--- Problem requirements ---
In the records below, the line with "body. (N1, 99–100)" opens the range and the line with "Heidegger fortifies this" closes it; print that range exactly and nothing else.

--- Dataset content ---

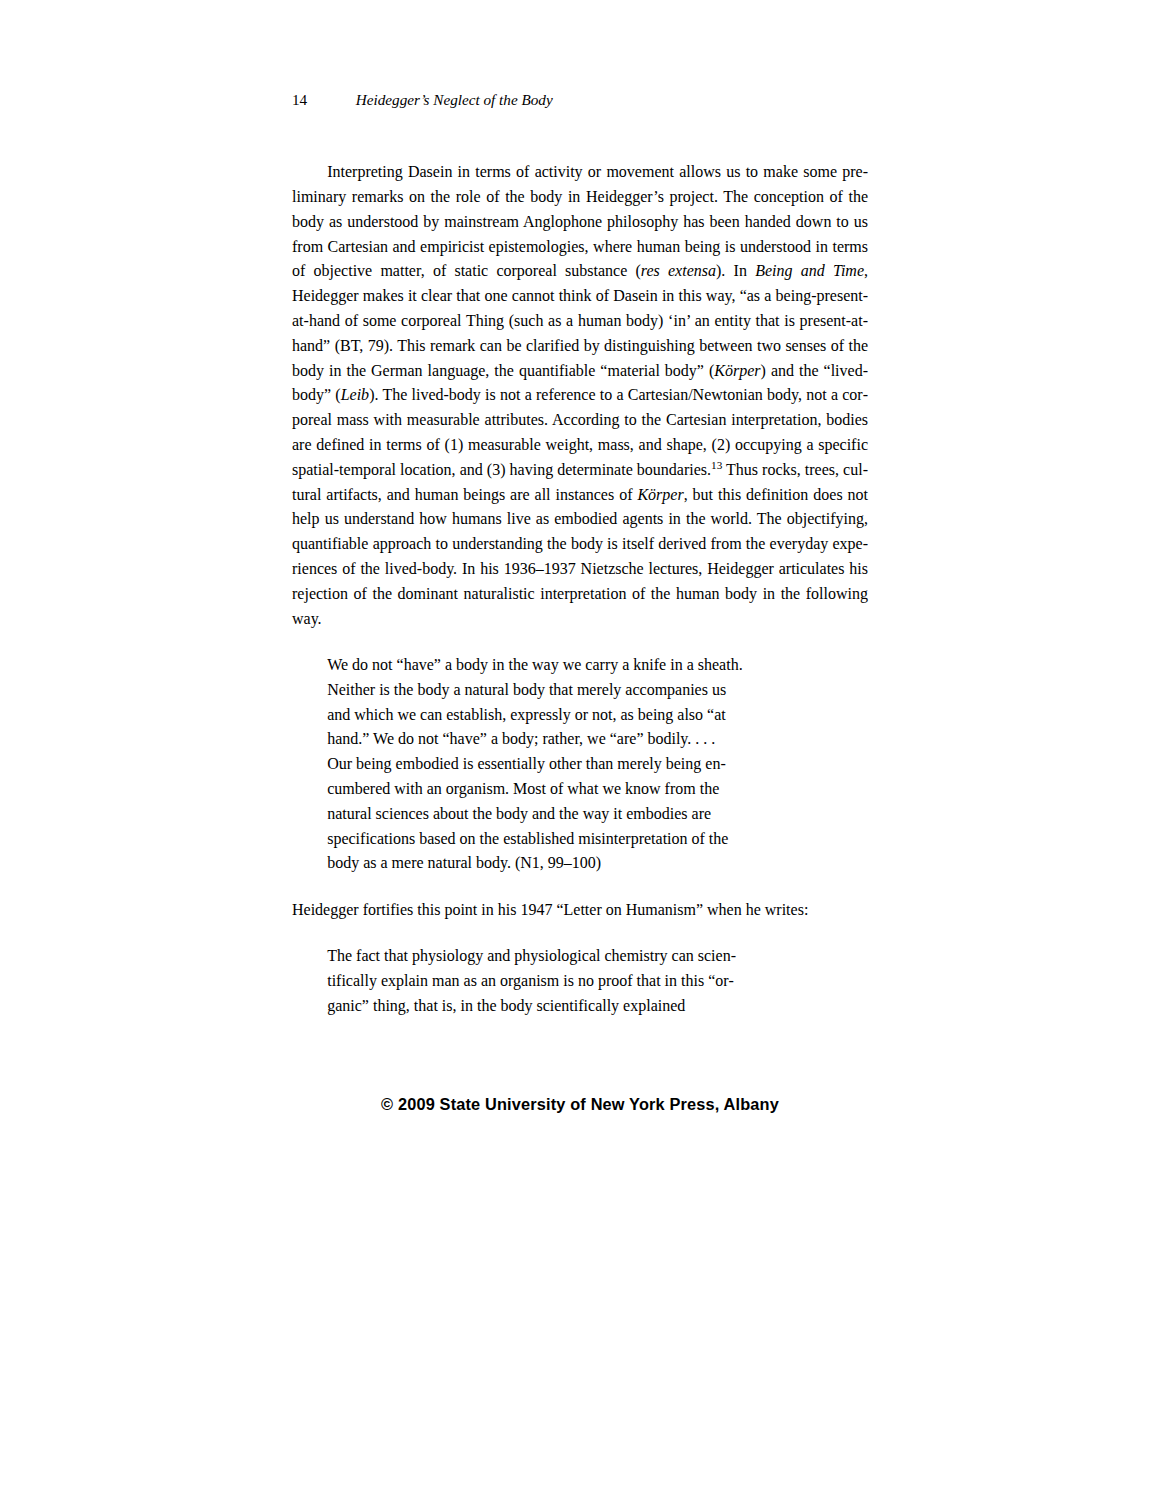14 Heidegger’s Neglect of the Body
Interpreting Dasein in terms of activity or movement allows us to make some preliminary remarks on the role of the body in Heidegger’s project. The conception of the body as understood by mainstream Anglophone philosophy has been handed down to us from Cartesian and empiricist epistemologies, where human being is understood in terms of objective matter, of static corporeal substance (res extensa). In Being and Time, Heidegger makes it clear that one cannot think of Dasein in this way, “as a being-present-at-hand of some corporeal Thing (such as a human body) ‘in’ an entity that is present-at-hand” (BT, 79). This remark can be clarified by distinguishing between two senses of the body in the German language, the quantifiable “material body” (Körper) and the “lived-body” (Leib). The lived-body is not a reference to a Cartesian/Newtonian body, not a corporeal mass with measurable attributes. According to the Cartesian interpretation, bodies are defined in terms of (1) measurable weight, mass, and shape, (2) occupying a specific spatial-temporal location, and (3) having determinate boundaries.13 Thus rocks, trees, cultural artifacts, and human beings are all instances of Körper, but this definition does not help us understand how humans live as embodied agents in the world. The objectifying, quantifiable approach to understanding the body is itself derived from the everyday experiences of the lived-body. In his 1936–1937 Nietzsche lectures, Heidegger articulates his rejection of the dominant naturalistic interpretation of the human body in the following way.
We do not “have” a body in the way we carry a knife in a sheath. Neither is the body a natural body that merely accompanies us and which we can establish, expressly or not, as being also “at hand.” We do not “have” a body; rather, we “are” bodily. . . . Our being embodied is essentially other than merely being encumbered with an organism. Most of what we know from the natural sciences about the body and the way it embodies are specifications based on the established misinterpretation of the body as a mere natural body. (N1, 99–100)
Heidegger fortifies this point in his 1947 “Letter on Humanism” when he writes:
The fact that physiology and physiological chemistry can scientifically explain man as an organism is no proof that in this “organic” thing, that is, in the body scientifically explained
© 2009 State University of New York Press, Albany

--- Response area ---
We do not “have” a body in the way we carry a knife in a sheath. Neither is the body a natural body that merely accompanies us and which we can establish, expressly or not, as being also “at hand.” We do not “have” a body; rather, we “are” bodily. . . . Our being embodied is essentially other than merely being encumbered with an organism. Most of what we know from the natural sciences about the body and the way it embodies are specifications based on the established misinterpretation of the body as a mere natural body. (N1, 99–100)
Heidegger fortifies this point in his 1947 “Letter on Humanism” when he writes:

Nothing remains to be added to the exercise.